Understanding TCP's slow start exponential increase congestion control policy

Question

I was learning TCP slow-start exponential increase congestion control mechanism from Forouzan's book. It says following:

The size of congestion window (cwnd) starts with one maximum segment size (MSS), but increases one MSS each time an acknowledgement arrives as follows:

Start         -> cwnd = 1 -> 2^0
After 1 RTT   -> cwnd = cwnd + 1 = 1 + 1 = 2 -> 2^1
After 2 RTT   -> cwnd = cwnd + 2 = 2 + 2 = 4 -> 2^2
After 3 RTT   -> cwnd = cwnd + 4 = 4 + 4 = 8 -> 2^3

It further says:

To mention that the slow-start strategy is slower in the case of delayed acknowledgements. Remember, for each ACk, the cwnd is increased by only 1. Hence, if two segments are acknowledged cumulatively, the size of the cwnd increases by only 1, not 2. The growth is still exponential, but it is not a power of 2. With one ACK for every two segments, it is a power of 1.5.

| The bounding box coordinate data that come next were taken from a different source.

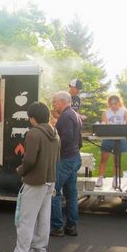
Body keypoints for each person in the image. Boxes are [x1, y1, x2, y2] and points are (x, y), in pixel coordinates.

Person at [1, 102, 60, 252]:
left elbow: (29, 159)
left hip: (35, 181)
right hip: (50, 180)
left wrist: (20, 170)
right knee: (43, 218)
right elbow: (57, 159)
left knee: (25, 219)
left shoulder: (34, 133)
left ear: (32, 118)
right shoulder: (55, 133)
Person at [50, 91, 82, 237]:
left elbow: (67, 137)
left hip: (65, 159)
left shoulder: (67, 116)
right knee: (71, 194)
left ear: (62, 101)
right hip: (74, 157)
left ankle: (57, 227)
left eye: (55, 102)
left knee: (54, 192)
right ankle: (71, 227)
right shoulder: (74, 114)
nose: (53, 105)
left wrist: (55, 150)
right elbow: (78, 140)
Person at [95, 95, 127, 188]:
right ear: (109, 104)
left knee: (117, 161)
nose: (113, 106)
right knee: (104, 159)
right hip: (108, 139)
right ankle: (100, 179)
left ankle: (115, 179)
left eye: (115, 104)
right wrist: (102, 125)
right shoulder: (106, 113)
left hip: (119, 139)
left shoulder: (125, 112)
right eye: (111, 104)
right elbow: (104, 124)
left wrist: (124, 127)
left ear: (119, 103)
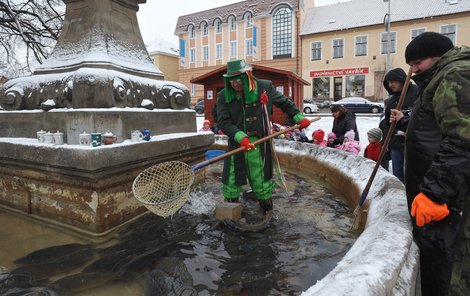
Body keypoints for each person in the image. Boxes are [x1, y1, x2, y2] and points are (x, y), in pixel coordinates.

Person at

I was not able to get how it is a power of 1.5. I tried out following:

Start         -> cwnd = 1 -> 2^0
After 2 RTT   -> cwnd = cwnd + 1 = 1 + 1 = 2 -> 2^1
After 4 RTT   -> cwnd = cwnd + 2 = 2 + 2 = 4 -> 2^2
After 6 RTT   -> cwnd = cwnd + 4 = 4 + 4 = 8 -> 2^3
After 8 RTT   -> cwnd = cwnd + 8 = 8 + 8 = 16-> 2^4

I am not able to see how this is exponential with the power of 1.5. (Notice that the only difference in above calculations and the one given in the book is interval between consecutive RTTs considered)

PS: This is more sort of mathematical question in the context of networks. Sorry for that. :(

Answer 1

It's actually more like the power of 1.4: an increase in each of x segments means 2^x, an increase in every 2nd segment means 2^(x/₂) or √2 ^x.